Apagó algunas luces, seguramente prendidas desde hace dos días, cerró las puertas, miró por última vez el edificio, murmurando -me va a extrañar, estoy segura.

El mediodía estaba terminando, camino a su casa, el ruido de familias preparando la mesa la persiguieron todo el tiempo y el amasijo de aromas de las comidas, eran el único aire que respiraba. Abrió la puerta y se paralizó. comenzó a transpirar y tenía palpitaciones. -Estoy viva, dijo en voz alta, no hay de que preocuparse.
No tenía hambre, las nauseas de la mañana le habían dejado un dolor agudo en el estomago, repasó lo que había comida el día anterior y no encontró la causa de ese mal.
Un té y una siesta eran el aliciente perfecto para poder descansar en paz.
De manera automática, sin pensar, preparó la taza con la bolsita que había comprado hace un tiempo. Calentó el agua y buscó un calmante por las dudas que le dieran ganas de vomitar, no quería levantarse para eso.

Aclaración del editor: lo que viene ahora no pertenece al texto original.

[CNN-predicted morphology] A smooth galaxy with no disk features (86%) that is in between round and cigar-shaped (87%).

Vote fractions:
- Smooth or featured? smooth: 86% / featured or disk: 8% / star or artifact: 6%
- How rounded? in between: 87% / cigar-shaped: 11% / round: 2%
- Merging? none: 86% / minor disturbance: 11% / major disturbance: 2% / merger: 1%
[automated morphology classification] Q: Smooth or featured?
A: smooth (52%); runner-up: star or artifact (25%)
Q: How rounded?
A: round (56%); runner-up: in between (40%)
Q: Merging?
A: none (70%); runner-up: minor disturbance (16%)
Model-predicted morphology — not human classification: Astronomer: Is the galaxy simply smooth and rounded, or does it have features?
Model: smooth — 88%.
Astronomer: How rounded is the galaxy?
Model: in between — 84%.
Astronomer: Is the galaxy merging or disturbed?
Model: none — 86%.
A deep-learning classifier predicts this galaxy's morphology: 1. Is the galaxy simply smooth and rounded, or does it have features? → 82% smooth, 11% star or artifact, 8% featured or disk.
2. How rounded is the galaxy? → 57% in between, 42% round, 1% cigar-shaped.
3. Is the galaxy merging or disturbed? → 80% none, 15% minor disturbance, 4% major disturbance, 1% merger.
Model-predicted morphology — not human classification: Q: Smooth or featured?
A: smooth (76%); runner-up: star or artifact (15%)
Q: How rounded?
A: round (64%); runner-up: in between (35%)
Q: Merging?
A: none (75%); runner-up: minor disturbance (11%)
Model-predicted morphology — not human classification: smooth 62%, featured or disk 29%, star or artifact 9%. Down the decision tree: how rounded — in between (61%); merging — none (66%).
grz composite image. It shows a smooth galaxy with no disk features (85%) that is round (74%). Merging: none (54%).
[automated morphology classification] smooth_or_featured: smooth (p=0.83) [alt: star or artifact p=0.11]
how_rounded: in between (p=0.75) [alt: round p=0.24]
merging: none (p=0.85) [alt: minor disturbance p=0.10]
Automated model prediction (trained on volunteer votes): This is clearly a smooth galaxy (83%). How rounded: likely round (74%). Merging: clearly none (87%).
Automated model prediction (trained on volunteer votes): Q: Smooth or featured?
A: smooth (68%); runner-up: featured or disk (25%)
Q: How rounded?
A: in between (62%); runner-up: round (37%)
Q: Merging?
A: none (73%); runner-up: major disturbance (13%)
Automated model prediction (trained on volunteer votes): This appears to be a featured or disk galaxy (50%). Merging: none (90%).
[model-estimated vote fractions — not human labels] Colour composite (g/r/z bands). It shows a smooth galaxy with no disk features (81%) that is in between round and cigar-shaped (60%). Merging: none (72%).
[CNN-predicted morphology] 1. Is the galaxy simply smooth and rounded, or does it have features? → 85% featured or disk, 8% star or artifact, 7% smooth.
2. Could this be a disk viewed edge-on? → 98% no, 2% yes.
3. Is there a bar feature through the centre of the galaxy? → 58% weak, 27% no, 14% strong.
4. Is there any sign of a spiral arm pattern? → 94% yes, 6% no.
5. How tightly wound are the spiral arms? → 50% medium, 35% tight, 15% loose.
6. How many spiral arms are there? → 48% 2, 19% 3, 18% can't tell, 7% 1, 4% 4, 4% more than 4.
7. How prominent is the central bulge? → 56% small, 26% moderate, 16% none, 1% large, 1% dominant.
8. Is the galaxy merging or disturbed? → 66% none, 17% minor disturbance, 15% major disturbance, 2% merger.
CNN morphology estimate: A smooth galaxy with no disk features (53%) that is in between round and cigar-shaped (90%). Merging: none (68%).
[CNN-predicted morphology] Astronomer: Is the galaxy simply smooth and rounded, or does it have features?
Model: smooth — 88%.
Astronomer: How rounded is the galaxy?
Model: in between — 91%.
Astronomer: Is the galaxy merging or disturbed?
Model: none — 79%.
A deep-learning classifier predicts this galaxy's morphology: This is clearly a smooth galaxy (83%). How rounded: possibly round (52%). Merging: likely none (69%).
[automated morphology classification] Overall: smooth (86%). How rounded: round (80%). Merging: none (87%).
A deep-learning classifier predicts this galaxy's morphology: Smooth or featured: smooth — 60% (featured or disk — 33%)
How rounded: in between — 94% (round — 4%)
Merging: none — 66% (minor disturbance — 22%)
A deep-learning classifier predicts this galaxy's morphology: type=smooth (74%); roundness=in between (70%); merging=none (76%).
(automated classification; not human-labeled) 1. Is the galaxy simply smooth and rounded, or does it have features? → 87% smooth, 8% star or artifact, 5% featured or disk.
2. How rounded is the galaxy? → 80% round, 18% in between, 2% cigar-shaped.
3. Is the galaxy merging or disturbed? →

Dejó que se enfriará un poco para tomarlo. Por fín llegó el momento: había decidido por primera vez que hacer, la excitó sentir que era dueña de su vida, que podía hacer lo que quisiera, actuaba sin pensar y eso le daba fuerzas. Entonces lo bebió, rápido para no caer como tantas veces, en el arrepentimiento humillante.
Buscó una frazada por si le daba frió y se recostó.
Antes de cerrar sus ojos, la inquietó imaginar que pasarían varios días hasta que alguien la encontrará, volvió a sonreír, ¡que importa, era el día y no podía dejarlo pasar!

3 comentarios:

Anónimo dijo...

No me diga que el té venía con sorpresa....
O es un final abierto y liberado a nuestra imaginación???
Esta bueno, es lo que le digo siempre. Usted debiera dedicarse a esto....
Saludos
eltesteadordegruyere

María Laura dijo...

No estimado ningún final abierto. Bien cerrado y fulminante, como el té. Besos

Anónimo dijo...

muy buen cuento... una realidad ficcionada de buena manera que termina emparentando -de cierta manera- nuestros peores días. Pero... no todos somos con Sara. Gracias por el momento.